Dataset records
= Beginning of Section =

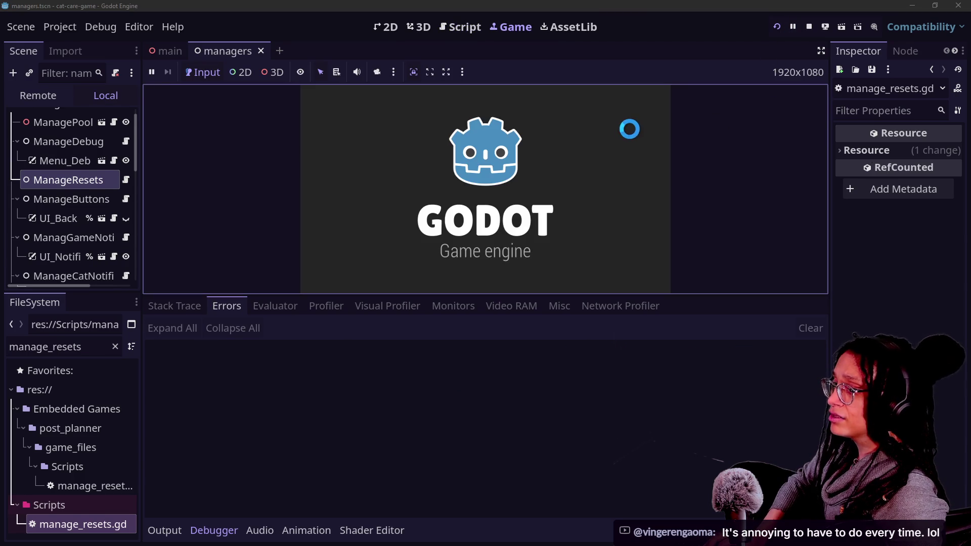
# Step: Hide the debugger panel, then scoop the litter box and leave its close-up
pyautogui.click(535, 413)
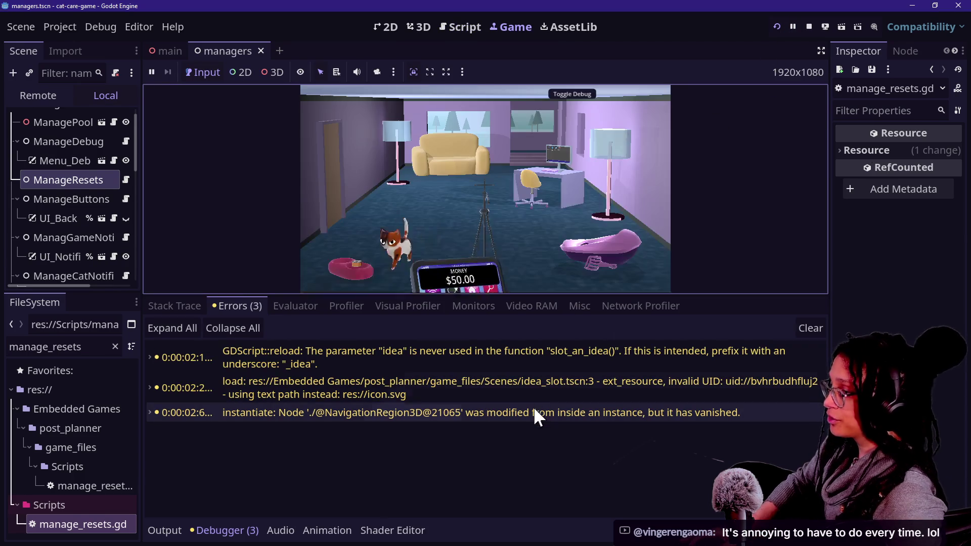
pyautogui.press('ctrl+j')
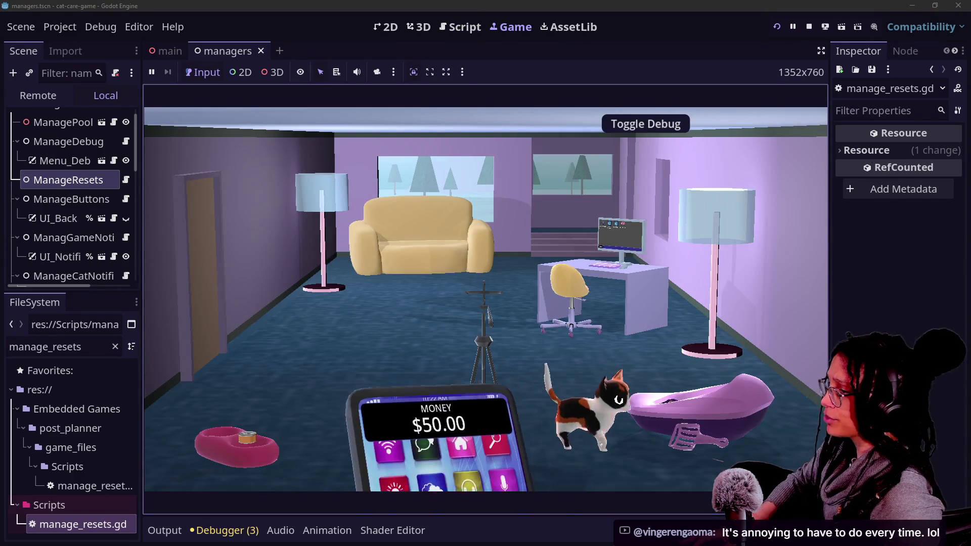
pyautogui.click(700, 400)
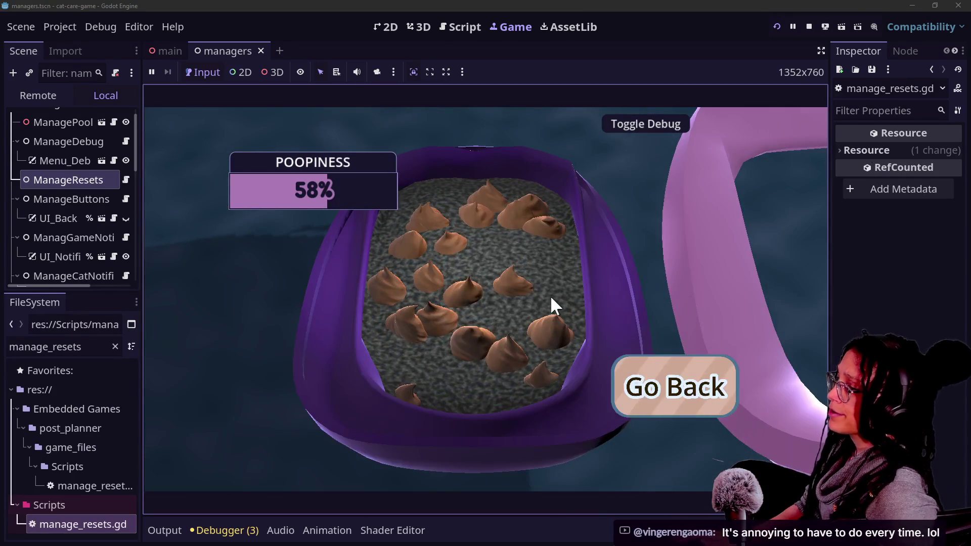
pyautogui.click(469, 308)
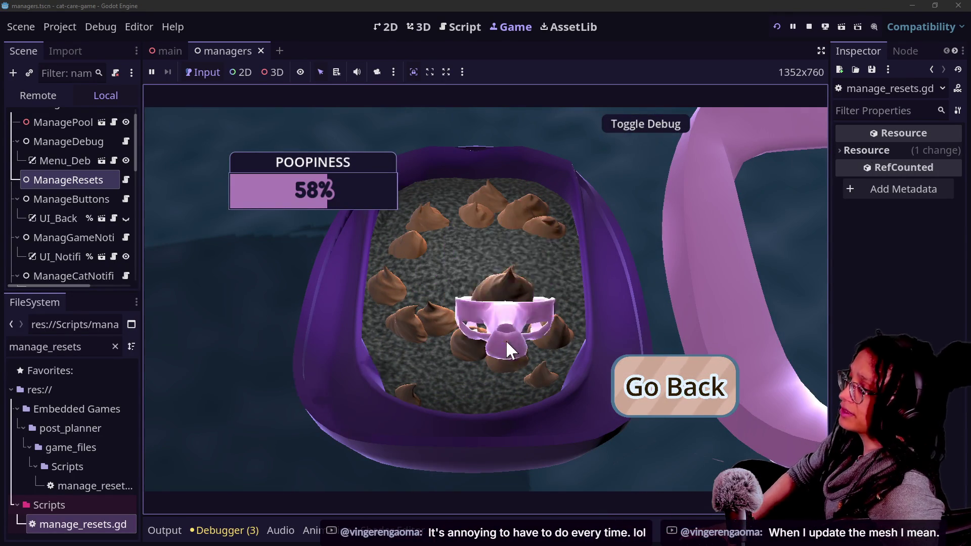
pyautogui.click(687, 411)
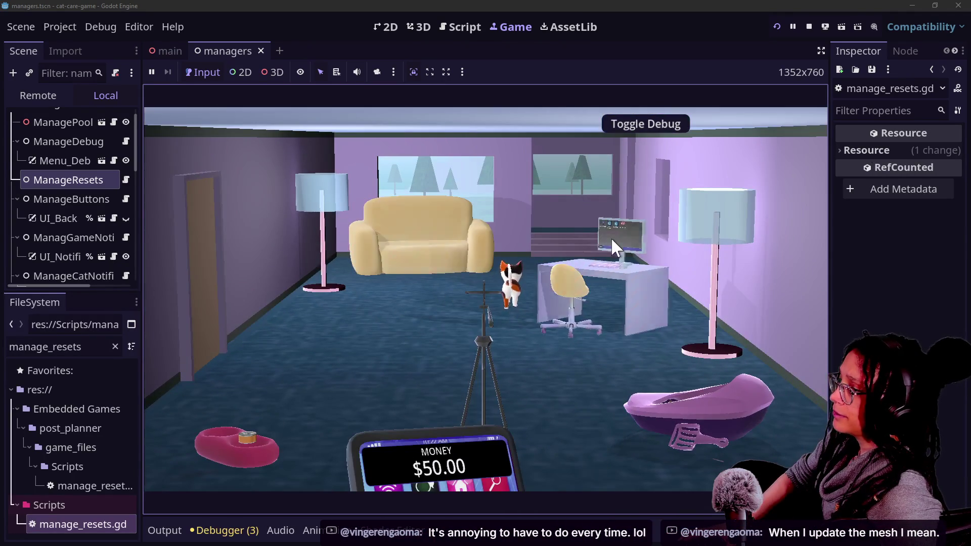
# Step: Pet the cat on the couch and return to the room view
pyautogui.click(501, 268)
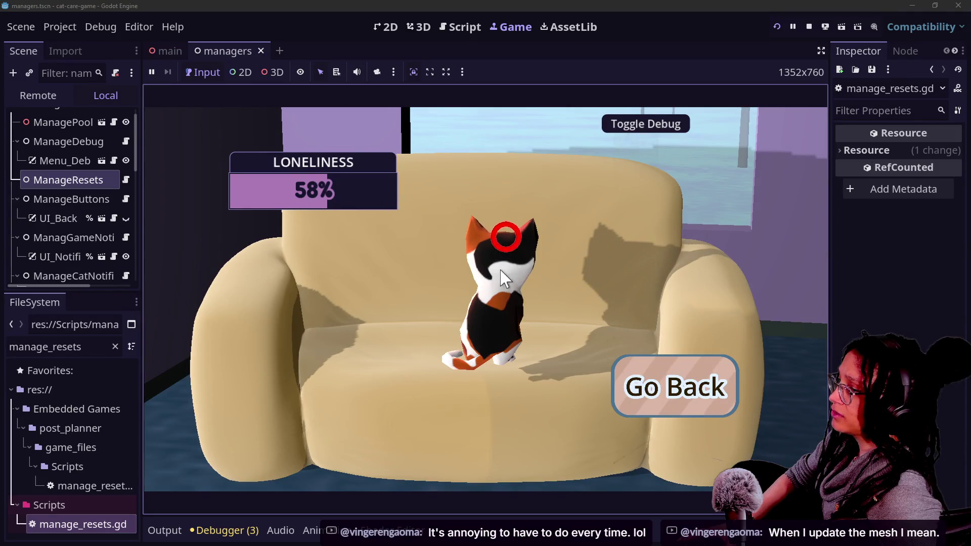
pyautogui.click(507, 223)
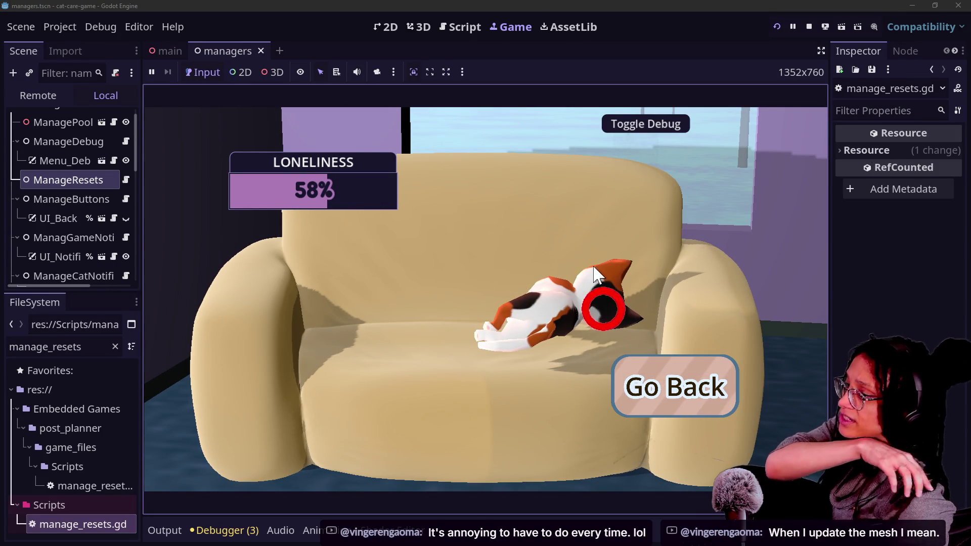
pyautogui.click(666, 390)
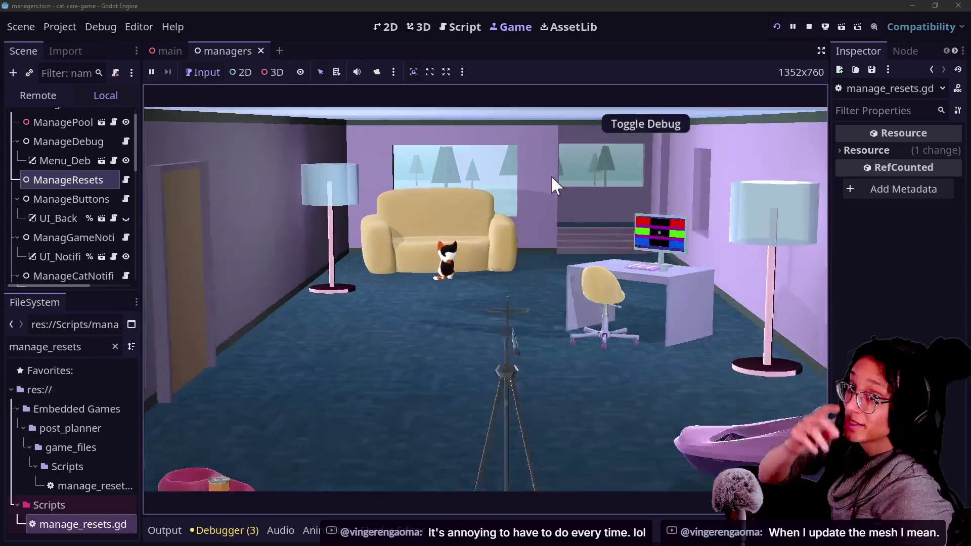
pyautogui.click(464, 23)
pyautogui.click(510, 28)
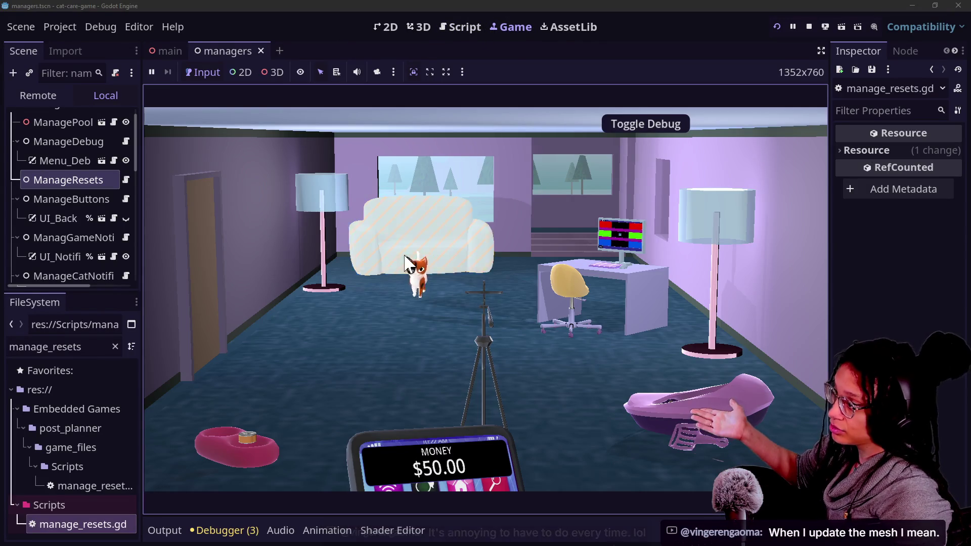
# Step: Visit the phone, couch and litter box close-ups, checking Poopiness at 58%, then return to the room
pyautogui.click(457, 324)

= End of Section =

TASK OBJECTIVE
Could you output all of the records exactly, without their pictures?

ANSWER SECTION
# Step: Hide the debugger panel, then scoop the litter box and leave its close-up
pyautogui.click(535, 413)
pyautogui.press('ctrl+j')
pyautogui.click(700, 400)
pyautogui.click(469, 308)
pyautogui.click(687, 411)
# Step: Pet the cat on the couch and return to the room view
pyautogui.click(501, 268)
pyautogui.click(507, 223)
pyautogui.click(666, 390)
pyautogui.click(464, 23)
pyautogui.click(510, 28)
# Step: Visit the phone, couch and litter box close-ups, checking Poopiness at 58%, then return to the room
pyautogui.click(457, 324)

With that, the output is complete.